The thought struck out of the blue. She had assumed he didn’t, but he wouldn’t be the first man to wander about looking for work, leaving a family somewhere, going back to them from time to time when the mood struck.
She fought to steady her breath. If he did have a wife and family, likely he would move them here, settle down for good, maybe. Had he already sent them word? Was he simply biding his time until they arrived before breaking the news to her? And where would that leave her when they did? No wife in her right mind would let a widow with a brood of people depending on her stake a claim to her home. Or her husband.
Not that Rachel was looking to stake a claim.
“Are you married?” She choked the words out.
Surprise registered in Caleb’s eyes, but it was a fleeting expression like a light breeze that touched down and disappeared before you had a chance to truly enjoy it. “Why?”
Rachel shook her head. “It just occurred to me you might be.”
“I have no wife.” He said the words, but his gaze skittered away, looked over her shoulder at some point beyond.
She breathed easier upon hearing his answer, but something about his reaction left her unsettled. Before she could consider whether to question him further, the front door slammed open and Brody flew through the opening, his eyes wild and his breath coming in gasps.
Caleb and Rachel jumped apart.
“What are you doing, Brody? You scared the life out—”
“Len didn’t come back...went lookin’...he’s hurt bad...gunshot...horse threw him...think his leg is broke...”
Rachel grabbed Caleb’s hand without thinking. “Help me get the buckboard. Brody, get Freedom to stay with Ethan then meet us at the barn. Go!”
“It’s a clean break,” Dr. Bolger said, coming out of the back room where he treated his patients. Unlike Merrick, Dr. Bolger tended to those who still had a pulse.
He wiped his hands on a clean towel then hung it on a hook protruding from the wall. “Should heal up fine providing infection doesn’t set in.
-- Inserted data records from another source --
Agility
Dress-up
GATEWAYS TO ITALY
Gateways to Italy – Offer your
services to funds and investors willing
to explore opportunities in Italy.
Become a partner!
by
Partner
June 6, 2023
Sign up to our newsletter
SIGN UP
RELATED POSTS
I’ll keep him here until the worst has passed. Safer than trying to get him back to the ranch over rough road and messing up my handiwork.” The doctor smiled through his meticulously trimmed gray beard, his blue eyes twinkling.
Rachel slumped against the wall where she had been waiting impatiently for the doctor’s verdict. He was a direct man, thorough and not given to sugarcoating matters. If he said Len would be fine, she believed him. It was a relief. Finally, some good news.
Dr. Bolger walked over to the potbellied stove near the window and pulled down three mugs, pouring a generous helping of steaming dark liquid into each of them. The enticing aroma of coffee filled the room. He handed her a mug, and another one to Caleb, who had waited with her quietly, offering comfort if not conversation.
The doctor took a seat at the long table and motioned for them to do the same. Rachel was thankful for the offer, her legs were about to give out. Caleb waved it off, standing sentinel behind her.
“You want to tell me what happened? Len said someone shot off a gun close enough to make his horse rear up and throw him. Can’t see any of your boys being so foolish.”
Rachel winced as the hot coffee burned its way down her throat. “My boys aren’t. Len was out fixing the fence bordering on the Double K lands.”